Die zunehmende Verbreitung von Elektrofahrzeugen stellt Feuerwehren vor Herausforderungen. Insbesondere Brände der Batterie und Stromschläge bergen Risiken für die Retter.

Grundsätzlich seien Elektroautos nicht gefährlicher als Fahrzeuge mit Verbrennungsmotor, allerdings träten aufgrund von Antrieb und Konstruktion bei Unfällen und Bränden von E-Autos andere Gefahren auf, heißt es aus dem hessischen Innenministerium.
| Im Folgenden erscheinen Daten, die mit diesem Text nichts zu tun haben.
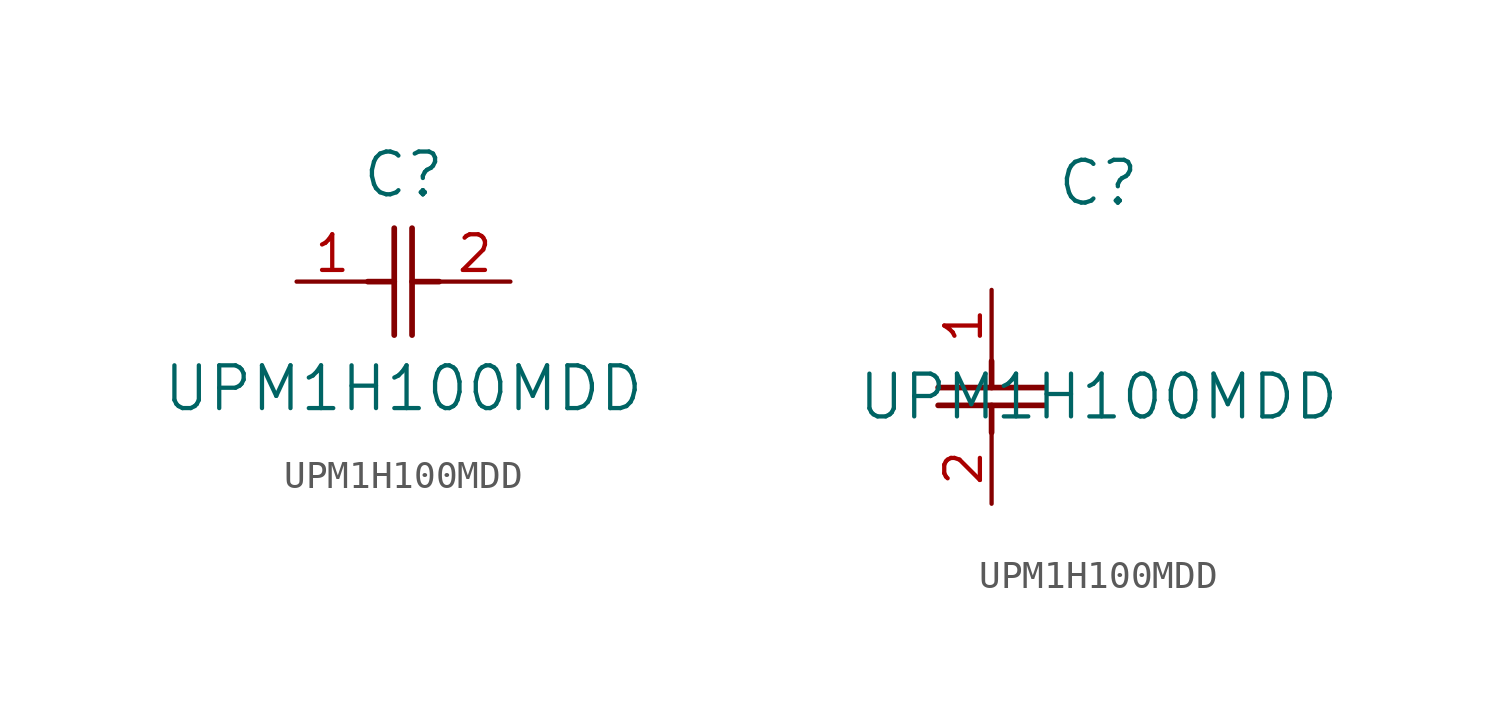
<source format=kicad_sym>
(kicad_symbol_lib
  (version 20211014)
  (generator kicad_symbol_editor)
  (symbol "UPM1H100MDD"
    (pin_names
      (offset 0.254))
    (property "Reference" "C"
      (at 3.81 3.81 0)
      (effects (font (size 1.524 1.524))))
    (property "Value" "UPM1H100MDD"
      (at 3.81 -3.81 0)
      (effects (font (size 1.524 1.524))))
    (symbol "UPM1H100MDD_1_1"
      (polyline (pts (xy 3.48 -1.905) (xy 3.48 1.905)) (stroke (width 0.203) (type default) (color 0 0 0 0)) (fill (type none)))
      (polyline (pts (xy 4.115 -1.905) (xy 4.115 1.905)) (stroke (width 0.203) (type default) (color 0 0 0 0)) (fill (type none)))
      (polyline (pts (xy 4.115 0) (xy 5.08 0)) (stroke (width 0.203) (type default) (color 0 0 0 0)) (fill (type none)))
      (polyline (pts (xy 2.54 0) (xy 3.48 0)) (stroke (width 0.203) (type default) (color 0 0 0 0)) (fill (type none)))
      (pin unspecified line (at 0 0 0) (length 2.54) (name "" (effects (font (size 1.27 1.27)))) (number "1" (effects (font (size 1.27 1.27)))))
      (pin unspecified line (at 7.62 0 180) (length 2.54) (name "" (effects (font (size 1.27 1.27)))) (number "2" (effects (font (size 1.27 1.27))))))
    (symbol "UPM1H100MDD_1_2"
      (polyline (pts (xy -1.905 -3.48) (xy 1.905 -3.48)) (stroke (width 0.203) (type default) (color 0 0 0 0)) (fill (type none)))
      (polyline (pts (xy -1.905 -4.115) (xy 1.905 -4.115)) (stroke (width 0.203) (type default) (color 0 0 0 0)) (fill (type none)))
      (polyline (pts (xy 0 -4.115) (xy 0 -5.08)) (stroke (width 0.203) (type default) (color 0 0 0 0)) (fill (type none)))
      (polyline (pts (xy 0 -2.54) (xy 0 -3.48)) (stroke (width 0.203) (type default) (color 0 0 0 0)) (fill (type none)))
      (pin unspecified line (at 0 0 270) (length 2.54) (name "" (effects (font (size 1.27 1.27)))) (number "1" (effects (font (size 1.27 1.27)))))
      (pin unspecified line (at 0 -7.62 90) (length 2.54) (name "" (effects (font (size 1.27 1.27)))) (number "2" (effects (font (size 1.27 1.27))))))))
</source>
Bei Feuerwehr-Lehrgängen werde daher mittlerweile explizit auf die Gefahren von Fahrzeugen mit alternativen Antrieben eingegangen.

Mehr Löschwasser nötig
Denn einmal in Flammen, sind Elektroautos schwerer zu löschen. Das Lithium in den Akkus reagiert mit Wasser, es entstehen Wärme und Wasserstoff, der brennbar ist.
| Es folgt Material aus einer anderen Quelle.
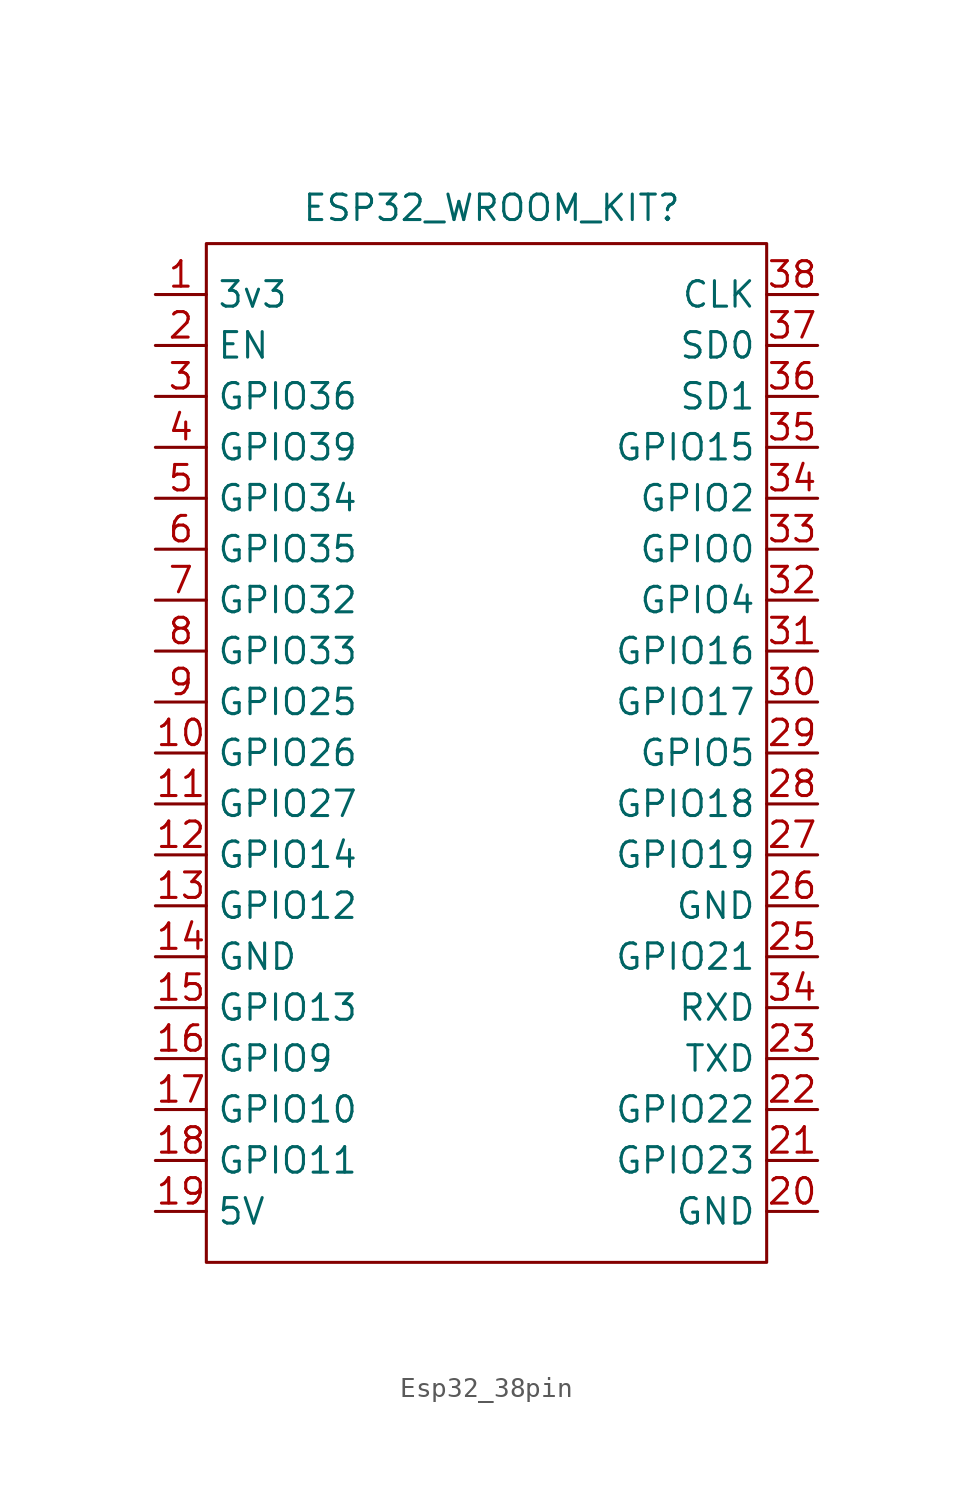
<source format=kicad_sym>
(kicad_symbol_lib
  (version 20231120)
  (generator "kicad_symbol_editor")
  (generator_version "8.0")
  (symbol "Esp32_38pin"
    (property "Reference" "ESP32_WROOM_KIT"
      (at 0.254 14.478 0)
      (effects (font (size 1.27 1.27))))
    (property "Value" ""
      (at 0 0 0)
      (effects (font (size 1.27 1.27))))
    (symbol "Esp32_38pin_0_1"
      (rectangle (start -13.97 12.7) (end 13.97 -38.1) (stroke (width 0) (type default)) (fill (type none))))
    (symbol "Esp32_38pin_1_1"
      (pin power_in line (at -16.51 10.16 0) (length 2.54) (name "3v3" (effects (font (size 1.27 1.27)))) (number "1" (effects (font (size 1.27 1.27)))))
      (pin bidirectional line (at -16.51 -12.7 0) (length 2.54) (name "GPIO26" (effects (font (size 1.27 1.27)))) (number "10" (effects (font (size 1.27 1.27)))))
      (pin bidirectional line (at -16.51 -15.24 0) (length 2.54) (name "GPIO27" (effects (font (size 1.27 1.27)))) (number "11" (effects (font (size 1.27 1.27)))))
      (pin bidirectional line (at -16.51 -17.78 0) (length 2.54) (name "GPIO14" (effects (font (size 1.27 1.27)))) (number "12" (effects (font (size 1.27 1.27)))))
      (pin bidirectional line (at -16.51 -20.32 0) (length 2.54) (name "GPIO12" (effects (font (size 1.27 1.27)))) (number "13" (effects (font (size 1.27 1.27)))))
      (pin power_out line (at -16.51 -22.86 0) (length 2.54) (name "GND" (effects (font (size 1.27 1.27)))) (number "14" (effects (font (size 1.27 1.27)))))
      (pin bidirectional line (at -16.51 -25.4 0) (length 2.54) (name "GPIO13" (effects (font (size 1.27 1.27)))) (number "15" (effects (font (size 1.27 1.27)))))
      (pin bidirectional line (at -16.51 -27.94 0) (length 2.54) (name "GPIO9" (effects (font (size 1.27 1.27)))) (number "16" (effects (font (size 1.27 1.27)))))
      (pin bidirectional line (at -16.51 -30.48 0) (length 2.54) (name "GPIO10" (effects (font (size 1.27 1.27)))) (number "17" (effects (font (size 1.27 1.27)))))
      (pin bidirectional line (at -16.51 -33.02 0) (length 2.54) (name "GPIO11" (effects (font (size 1.27 1.27)))) (number "18" (effects (font (size 1.27 1.27)))))
      (pin power_in line (at -16.51 -35.56 0) (length 2.54) (name "5V" (effects (font (size 1.27 1.27)))) (number "19" (effects (font (size 1.27 1.27)))))
      (pin unspecified line (at -16.51 7.62 0) (length 2.54) (name "EN" (effects (font (size 1.27 1.27)))) (number "2" (effects (font (size 1.27 1.27)))))
      (pin bidirectional line (at 16.51 -35.56 180) (length 2.54) (name "GND" (effects (font (size 1.27 1.27)))) (number "20" (effects (font (size 1.27 1.27)))))
      (pin bidirectional line (at 16.51 -33.02 180) (length 2.54) (name "GPIO23" (effects (font (size 1.27 1.27)))) (number "21" (effects (font (size 1.27 1.27)))))
      (pin bidirectional line (at 16.51 -30.48 180) (length 2.54) (name "GPIO22" (effects (font (size 1.27 1.27)))) (number "22" (effects (font (size 1.27 1.27)))))
      (pin bidirectional line (at 16.51 -27.94 180) (length 2.54) (name "TXD" (effects (font (size 1.27 1.27)))) (number "23" (effects (font (size 1.27 1.27)))))
      (pin bidirectional line (at 16.51 -22.86 180) (length 2.54) (name "GPIO21" (effects (font (size 1.27 1.27)))) (number "25" (effects (font (size 1.27 1.27)))))
      (pin bidirectional line (at 16.51 -20.32 180) (length 2.54) (name "GND" (effects (font (size 1.27 1.27)))) (number "26" (effects (font (size 1.27 1.27)))))
      (pin bidirectional line (at 16.51 -17.78 180) (length 2.54) (name "GPIO19" (effects (font (size 1.27 1.27)))) (number "27" (effects (font (size 1.27 1.27)))))
      (pin bidirectional line (at 16.51 -15.24 180) (length 2.54) (name "GPIO18" (effects (font (size 1.27 1.27)))) (number "28" (effects (font (size 1.27 1.27)))))
      (pin bidirectional line (at 16.51 -12.7 180) (length 2.54) (name "GPIO5" (effects (font (size 1.27 1.27)))) (number "29" (effects (font (size 1.27 1.27)))))
      (pin input line (at -16.51 5.08 0) (length 2.54) (name "GPIO36" (effects (font (size 1.27 1.27)))) (number "3" (effects (font (size 1.27 1.27)))))
      (pin bidirectional line (at 16.51 -10.16 180) (length 2.54) (name "GPIO17" (effects (font (size 1.27 1.27)))) (number "30" (effects (font (size 1.27 1.27)))))
      (pin bidirectional line (at 16.51 -7.62 180) (length 2.54) (name "GPIO16" (effects (font (size 1.27 1.27)))) (number "31" (effects (font (size 1.27 1.27)))))
      (pin power_out line (at 16.51 -5.08 180) (length 2.54) (name "GPIO4" (effects (font (size 1.27 1.27)))) (number "32" (effects (font (size 1.27 1.27)))))
      (pin bidirectional line (at 16.51 -2.54 180) (length 2.54) (name "GPIO0" (effects (font (size 1.27 1.27)))) (number "33" (effects (font (size 1.27 1.27)))))
      (pin bidirectional line (at 16.51 0 180) (length 2.54) (name "GPIO2" (effects (font (size 1.27 1.27)))) (number "34" (effects (font (size 1.27 1.27)))))
      (pin bidirectional line (at 16.51 -25.4 180) (length 2.54) (name "RXD" (effects (font (size 1.27 1.27)))) (number "34" (effects (font (size 1.27 1.27)))))
      (pin bidirectional line (at 16.51 2.54 180) (length 2.54) (name "GPIO15" (effects (font (size 1.27 1.27)))) (number "35" (effects (font (size 1.27 1.27)))))
      (pin bidirectional line (at 16.51 5.08 180) (length 2.54) (name "SD1" (effects (font (size 1.27 1.27)))) (number "36" (effects (font (size 1.27 1.27)))))
      (pin bidirectional line (at 16.51 7.62 180) (length 2.54) (name "SD0" (effects (font (size 1.27 1.27)))) (number "37" (effects (font (size 1.27 1.27)))))
      (pin power_out line (at 16.51 10.16 180) (length 2.54) (name "CLK" (effects (font (size 1.27 1.27)))) (number "38" (effects (font (size 1.27 1.27)))))
      (pin input line (at -16.51 2.54 0) (length 2.54) (name "GPIO39" (effects (font (size 1.27 1.27)))) (number "4" (effects (font (size 1.27 1.27)))))
      (pin input line (at -16.51 0 0) (length 2.54) (name "GPIO34" (effects (font (size 1.27 1.27)))) (number "5" (effects (font (size 1.27 1.27)))))
      (pin input line (at -16.51 -2.54 0) (length 2.54) (name "GPIO35" (effects (font (size 1.27 1.27)))) (number "6" (effects (font (size 1.27 1.27)))))
      (pin bidirectional line (at -16.51 -5.08 0) (length 2.54) (name "GPIO32" (effects (font (size 1.27 1.27)))) (number "7" (effects (font (size 1.27 1.27)))))
      (pin bidirectional line (at -16.51 -7.62 0) (length 2.54) (name "GPIO33" (effects (font (size 1.27 1.27)))) (number "8" (effects (font (size 1.27 1.27)))))
      (pin bidirectional line (at -16.51 -10.16 0) (length 2.54) (name "GPIO25" (effects (font (size 1.27 1.27)))) (number "9" (effects (font (size 1.27 1.27))))))))
</source>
„In so einem Fall ist es nötig, deutlich mehr Löschwasser zu verwenden, als etwa bei Bränden von Pkw mit Verbrennungsmotoren“, so Ministeriumssprecher Michael Schaich gegenüber der Deutschen Presse-Agentur. Zudem müssten Brandschützer Mindestabstände zum Fahrzeug beim Löschen einhalten. Da nicht auszuschließen sei, dass sich die Akkus später noch durch interne Reaktionen wieder erhitzten und in Brand gerieten, müssten sie auch nach dem Löschen ausreichend gekühlt werden.

Probleme bei Erkennung
Laut Harald Popp, Geschäftsführer des Landesfeuerwehrverbandes Hessen, beginnen die Probleme für Brandschützer dem Bericht nach aber schon früher: Sie müssten die E-Fahrzeuge erst einmal als solche erkennen. Ein Auspuff sei kein zuverlässiger Hinweis auf einen Verbrennungsmotor - es könne sich auch um ein Hybridauto handeln. Zuverlässige Infos biete eine sogenannte Rettungskarte, die idealerweise im Auto liege - eine solche können Autofahrer etwa über die Website des ÖAMTC für ihr Fahrzeug herunterladen und ausdrucken.